**Action item**
Retype the records in full, and please keep the pictures out of the copy.

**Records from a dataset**
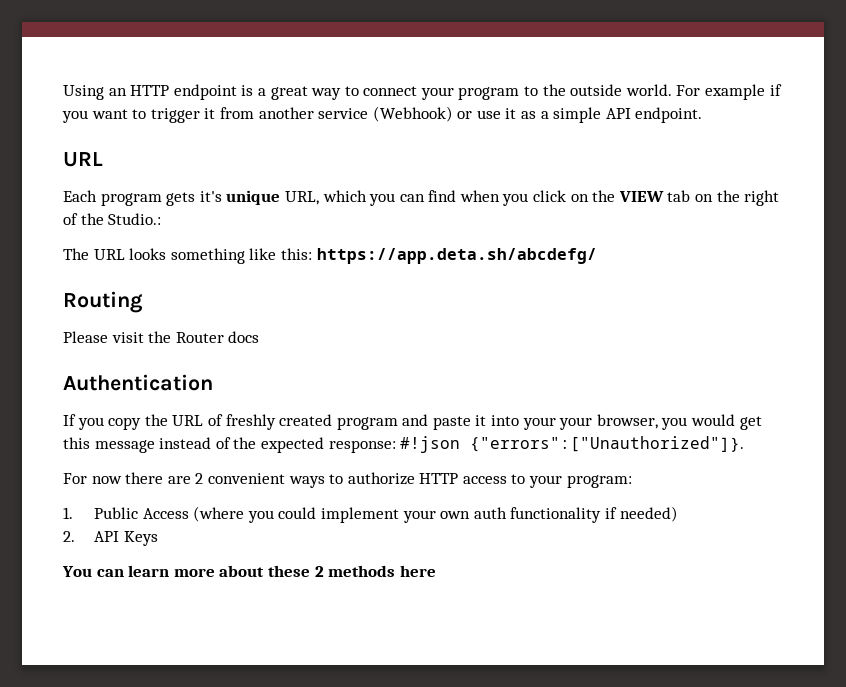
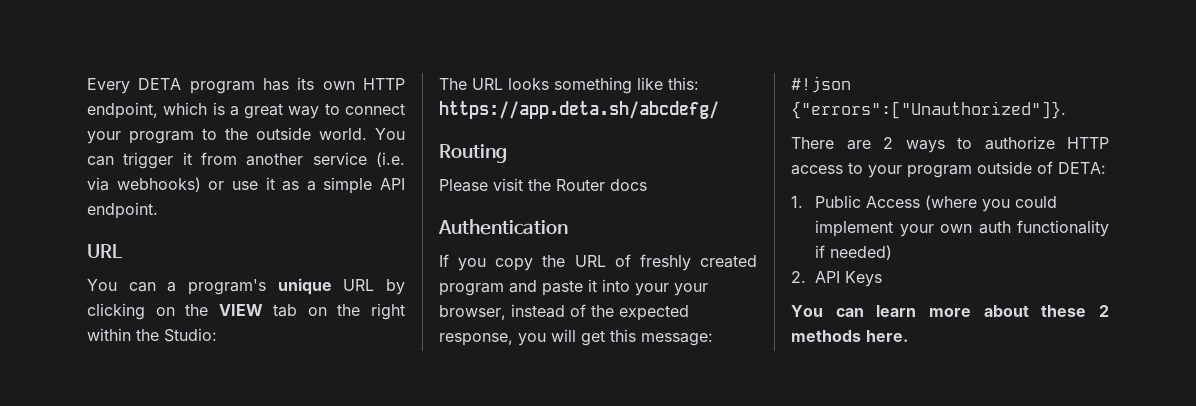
[63,84,237,100] Using an HTTP endpoint -> [87,77,406,94] [87,102,208,119] Every DETA program has its own HTTP endpoint, which
[676,84,782,100] [62,109,147,123] For example if you want to -> [375,128,405,140] [87,156,114,166] You can
[372,106,453,122] (Webhook) -> [376,152,405,167] [87,177,201,192] (i.e. via webhooks)
[63,190,567,206] Each program gets it's unique URL, which you can find when you click -> [87,278,405,295] [87,303,145,320] You can a program's unique URL by clicking
[63,213,162,225] of the Studio.: -> [87,328,217,342] within the Studio:
[661,414,762,430] [63,437,396,453] you would get this message instead of the expected response: -> [511,304,689,321] [439,329,713,346] instead of the expected response, you will get this message:
[63,472,164,484] For now there -> [791,137,834,149] There
[207,473,285,484] convenient -> (893, 143) none
[566,475,632,488] program: -> [907,161,1106,178] program outside of DETA:
[399,565,436,577] here -> [866,330,908,342] here.

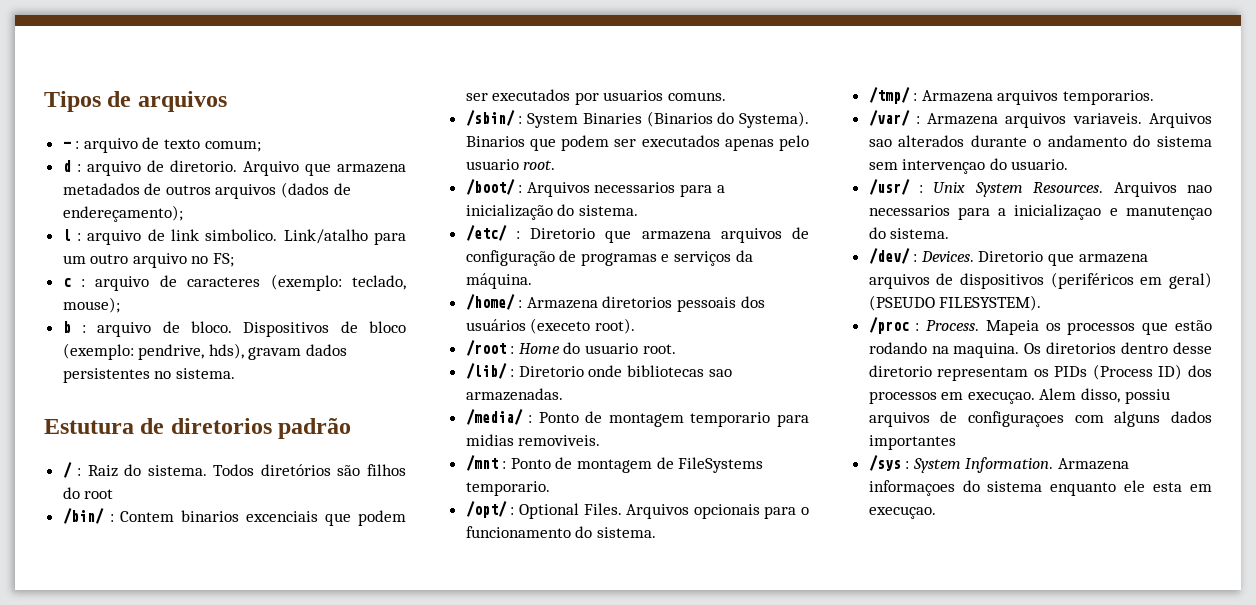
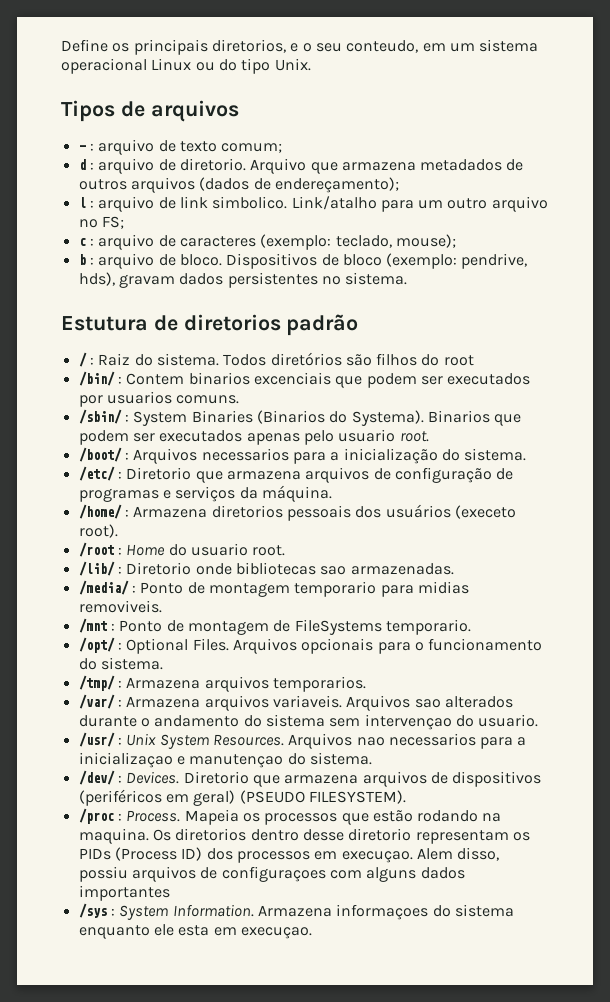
(44, 101) none -> [61,39,539,55] [61,58,311,74] Define os principais diretorios, e o seu conteudo, em um sistema operacional Linux ou do tipo Unix. //

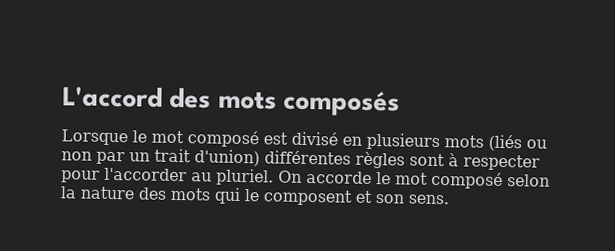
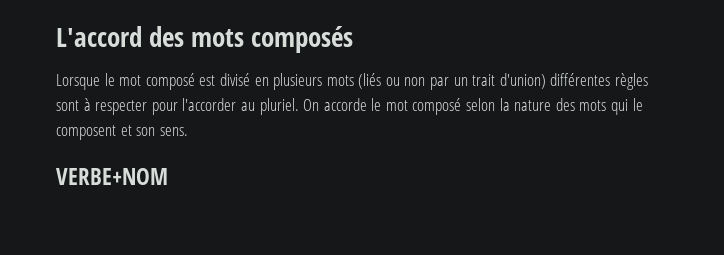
(449, 199) none -> [56,168,168,185] // VERBE+NOM

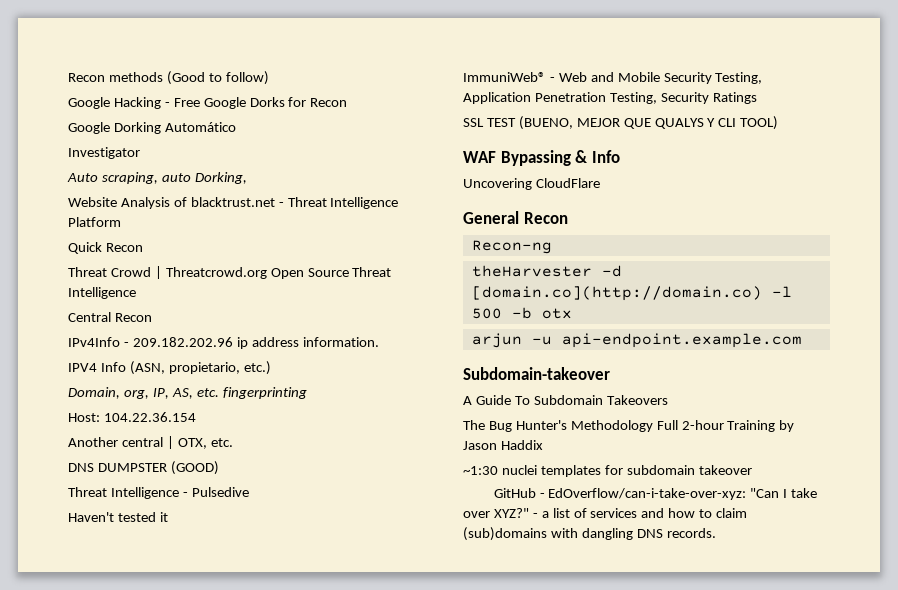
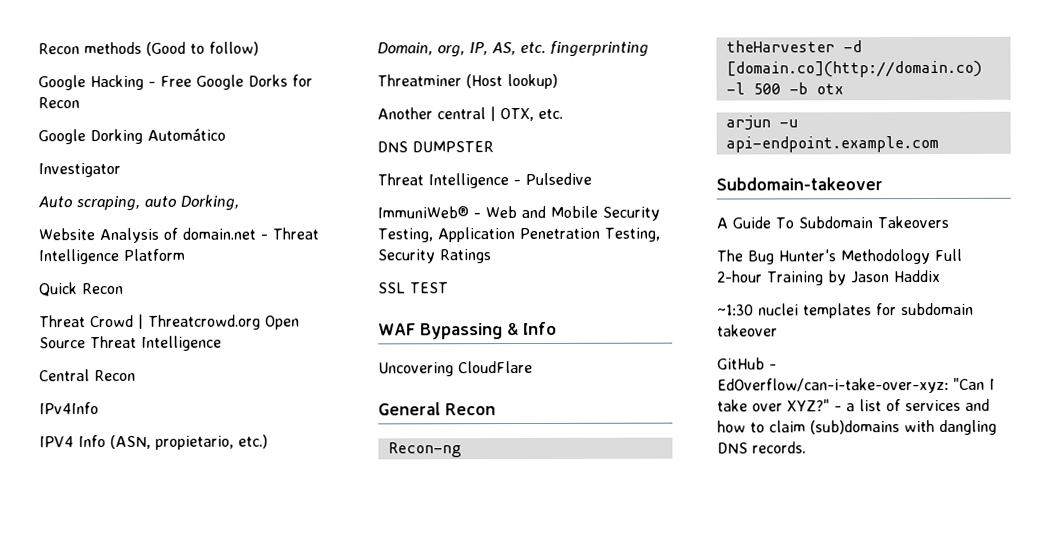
[190,197,275,207] blacktrust.net -> [182,227,256,240] domain.net
[123,337,379,349] - 209.182.202.96 ip address information. -> (99, 408) none
[68,412,196,422] Host: 104.22.36.154 -> [377,73,558,90] Threatminer (Host lookup)
[170,461,219,475] (GOOD) -> (494, 147) none
[68,512,168,522] // Haven't tested it -> (592, 178) none
[518,116,779,130] (BUENO, MEJOR QUE QUALYS Y CLI TOOL) -> (449, 288) none

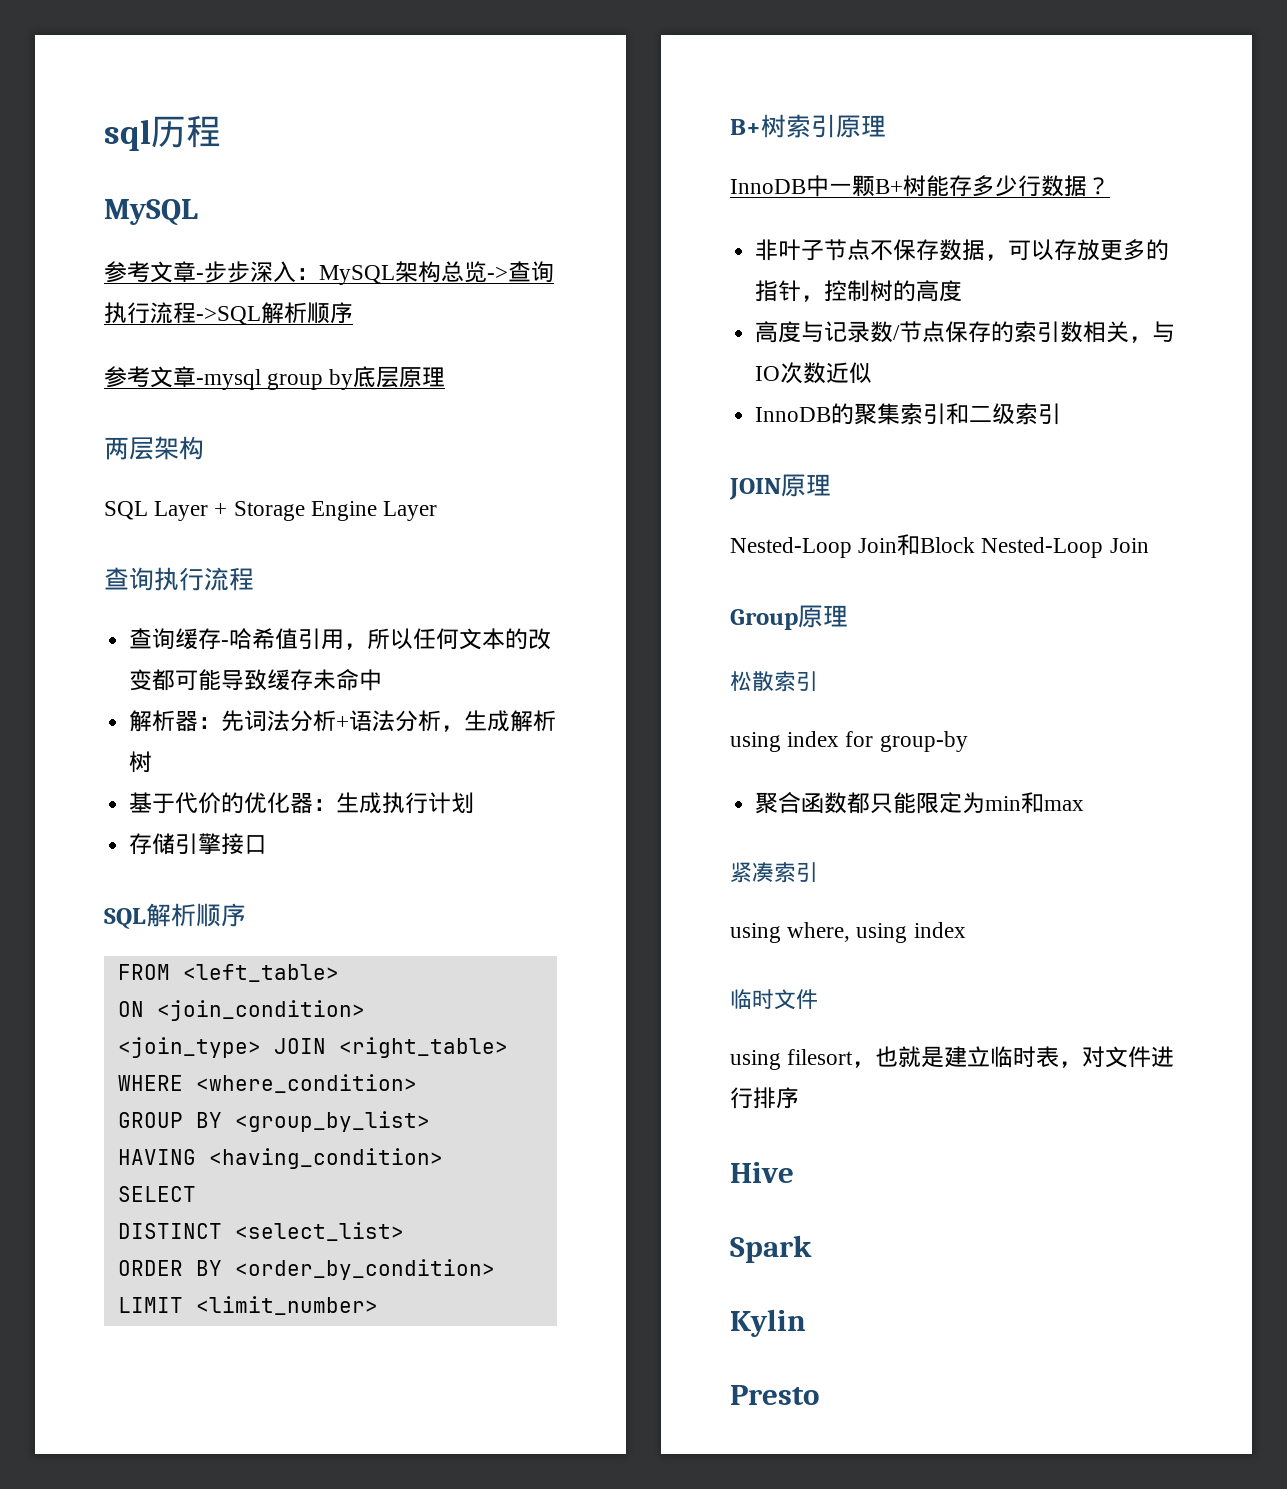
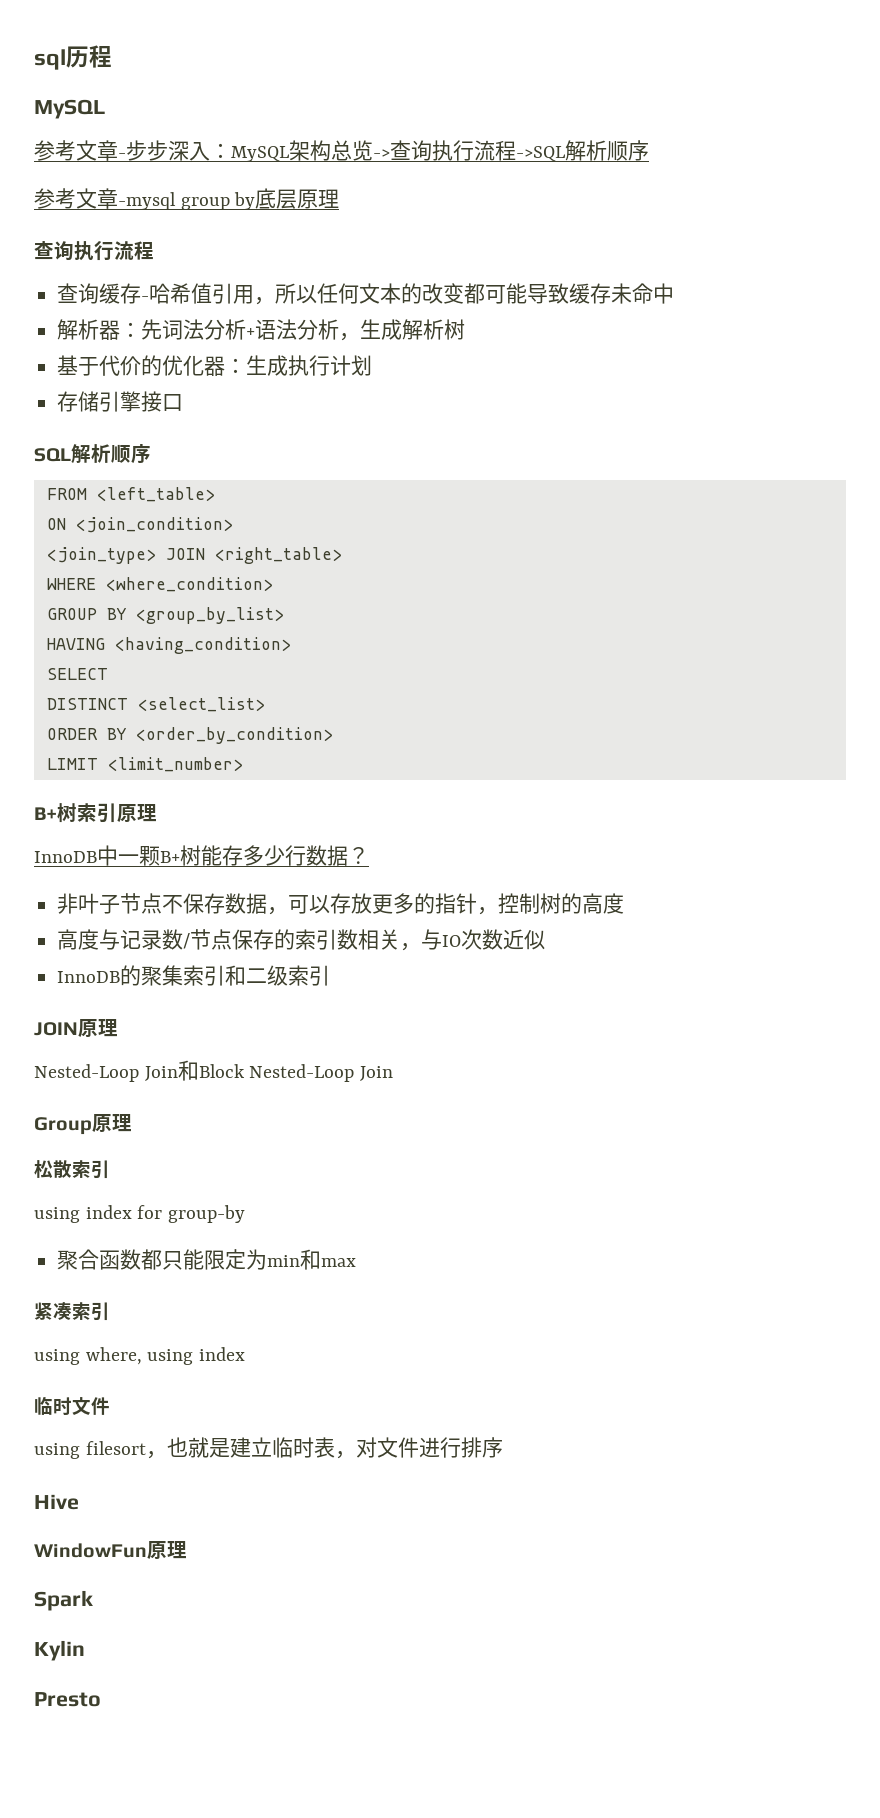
[104,436,204,460] [104,501,438,521] // 两层架构 // SQL Layer + Storage Engine Layer -> (340, 198) none
(794, 1172) none -> [34,1541,187,1559] // WindowFun原理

**Answer space**
[63,84,237,100] Using an HTTP endpoint -> [87,77,406,94] [87,102,208,119] Every DETA program has its own HTTP endpoint, which
[676,84,782,100] [62,109,147,123] For example if you want to -> [375,128,405,140] [87,156,114,166] You can
[372,106,453,122] (Webhook) -> [376,152,405,167] [87,177,201,192] (i.e. via webhooks)
[63,190,567,206] Each program gets it's unique URL, which you can find when you click -> [87,278,405,295] [87,303,145,320] You can a program's unique URL by clicking
[63,213,162,225] of the Studio.: -> [87,328,217,342] within the Studio:
[661,414,762,430] [63,437,396,453] you would get this message instead of the expected response: -> [511,304,689,321] [439,329,713,346] instead of the expected response, you will get this message:
[63,472,164,484] For now there -> [791,137,834,149] There
[207,473,285,484] convenient -> (893, 143) none
[566,475,632,488] program: -> [907,161,1106,178] program outside of DETA:
[399,565,436,577] here -> [866,330,908,342] here.

(44, 101) none -> [61,39,539,55] [61,58,311,74] Define os principais diretorios, e o seu conteudo, em um sistema operacional Linux ou do tipo Unix. //

(449, 199) none -> [56,168,168,185] // VERBE+NOM

[190,197,275,207] blacktrust.net -> [182,227,256,240] domain.net
[123,337,379,349] - 209.182.202.96 ip address information. -> (99, 408) none
[68,412,196,422] Host: 104.22.36.154 -> [377,73,558,90] Threatminer (Host lookup)
[170,461,219,475] (GOOD) -> (494, 147) none
[68,512,168,522] // Haven't tested it -> (592, 178) none
[518,116,779,130] (BUENO, MEJOR QUE QUALYS Y CLI TOOL) -> (449, 288) none

[104,436,204,460] [104,501,438,521] // 两层架构 // SQL Layer + Storage Engine Layer -> (340, 198) none
(794, 1172) none -> [34,1541,187,1559] // WindowFun原理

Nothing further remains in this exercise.